Il team della Business Unit Contenzioso di Btlaws, coordinato da Fabio Gallio e di Letizia Schiavon, con il contributo di Giacomo Vigato e di Filippo Tonello, ha ottenuto un importante risultato dinanzi alla Corte di Giustizia Tributaria di primo grado di Trieste, che ha accolto il ricorso proposto avverso il diniego di autotutela emesso dall’Agenzia delle Entrate in materia di Superbonus 110%.
La controversia riguardava il mancato riconoscimento della comunicazione di opzione per lo sconto in fattura/cessione del credito relativa a interventi di riqualificazione energetica eseguiti su un compendio condominiale situato nel Comune di Trieste.
La pronuncia assume rilievo per i diversi principi affermati dalla Corte, e nello specifico:
In materia di Superbonus, l’amministratore di condominio è legittimato ad impugnare gli atti dell’Amministrazione finanziaria relativi ai benefici fiscali del condominio ai sensi dell’art. 1130 c.c., anche in assenza di preventiva delibera assembleare, essendo comunque ammissibile la ratifica ex tunc da parte dell’assemblea.
Alla luce della disciplina della cd. “nuova autotutela” (artt. 10-quater e 10-quinquies legge n. 212/2000), il diniego di autotutela è impugnabile quando riguardi ipotesi di autotutela obbligatoria, anche con riferimento ad atti divenuti definitivi.
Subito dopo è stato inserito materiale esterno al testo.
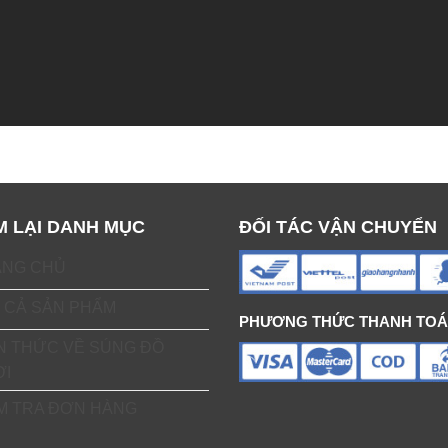
M LẠI DANH MỤC
ĐỐI TÁC VẬN CHUYỂN
ANG CHỦ
 CẢ SẢN PHẨM
PHƯƠNG THỨC THANH TO
N THỨC VỀ SÚNG ĐỒ
ƠI
M TRA ĐƠN HÀNG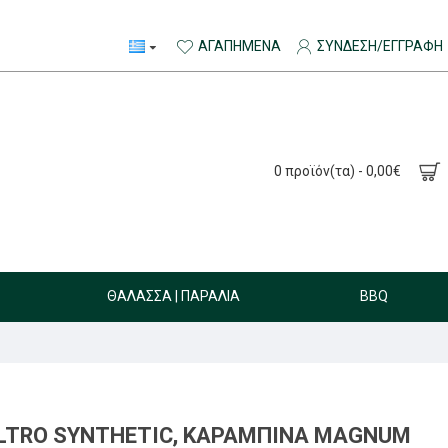
ΑΓΑΠΗΜΈΝΑ
ΣΎΝΔΕΣΗ/ΕΓΓΡΑΦΉ
0 προϊόν(τα) - 0,00€
ΘΆΛΑΣΣΑ | ΠΑΡΑΛΊΑ
BBQ
LTRO SYNTHETIC, ΚΑΡΑΜΠΊΝΑ MAGNUM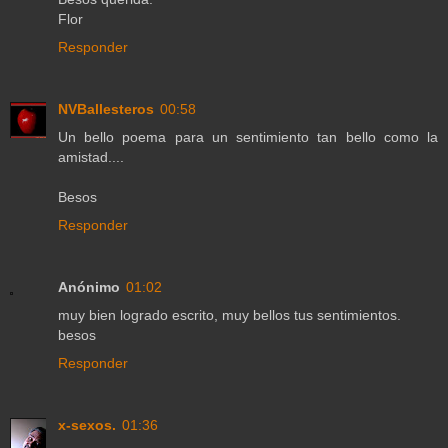
Flor
Responder
NVBallesteros
00:58
Un bello poema para un sentimiento tan bello como la
amistad....
Besos
Responder
Anónimo
01:02
muy bien logrado escrito, muy bellos tus sentimientos.
besos
Responder
x-sexos.
01:36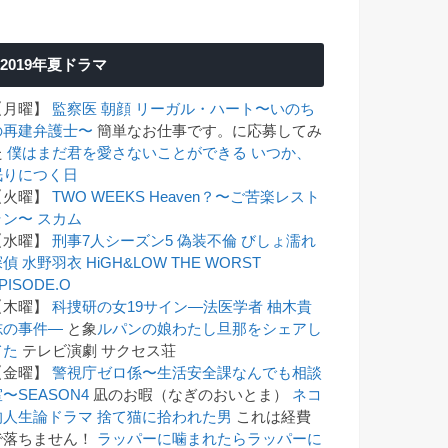
2019年夏ドラマ
【月曜】
監察医 朝顔
リーガル・ハート〜いのち
の再建弁護士〜
簡単なお仕事です。に応募してみ
た
僕はまだ君を愛さないことができる
いつか、
眠りにつく日
【火曜】
TWO WEEKS
Heaven？〜ご苦楽レスト
ラン〜
スカム
【水曜】
刑事7人シーズン5
偽装不倫
びしょ濡れ
探偵 水野羽衣
HiGH&LOW THE WORST
PISODE.O
【木曜】
科捜研の女19
サイン―法医学者 柚木貴
志の事件―
と象
ルパンの娘
わたし旦那をシェアし
てた
テレビ演劇 サクセス荘
【金曜】
警視庁ゼロ係〜生活安全課なんでも相談
〜SEASON4
凪のお暇（なぎのおいとま）
ネコ
的人生論ドラマ 捨て猫に拾われた男
これは経費
で落ちません！
ラッパーに噛まれたらラッパーに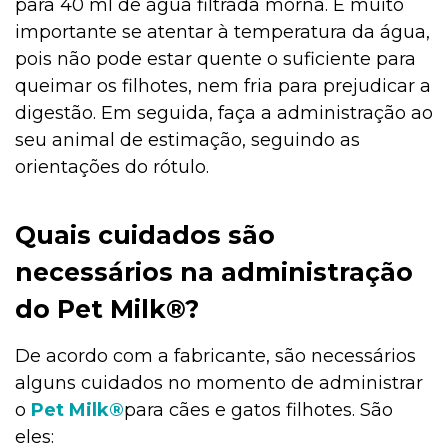
para 40 ml de água filtrada morna. É muito
importante se atentar à temperatura da água,
pois não pode estar quente o suficiente para
queimar os filhotes, nem fria para prejudicar a
digestão. Em seguida, faça a administração ao
seu animal de estimação, seguindo as
orientações do rótulo.
Quais cuidados são
necessários na administração
do Pet Milk®?
De acordo com a fabricante, são necessários
alguns cuidados no momento de administrar
o
Pet Milk®
para cães e gatos filhotes. São
eles:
Le comunicazioni di “scarto” emesse ai sensi dell’art. 122-bis D.L. n. 34/2020, in quanto atti sostanzialmente lesivi assimilabili al diniego di agevolazione, sono autonomamente impugnabili, anche unitamente al successivo diniego di autotutela, dovendosi inoltre far decorrere il termine di impugnazione dal momento della piena conoscenza delle relative motivazioni.
Ai fini del calcolo del massimale di spesa per il Superbonus rilevano esclusivamente le unità immobiliari risultanti al catasto all’inizio dei lavori, con conseguente legittimità del frazionamento catastale di unità pertinenziali effettuato prima degli interventi e idoneo ad incrementare il plafond agevolabile, senza necessità di adeguamento del sistema tavolare.
È infine illegittimo l’annullamento della comunicazione di opzione per cessione del credito o sconto in fattura in assenza di incoerenze tra i dati comunicati e quelli risultanti dall’Anagrafe tributaria.
La pronuncia rappresenta quindi un significativo precedente in materia di Superbonus, cessione del credito, sconto in fattura, legittimazione processuale del condominio, impugnabilità degli atti di diniego e rilevanza del frazionamento catastale ai fini dei massimali agevolabili.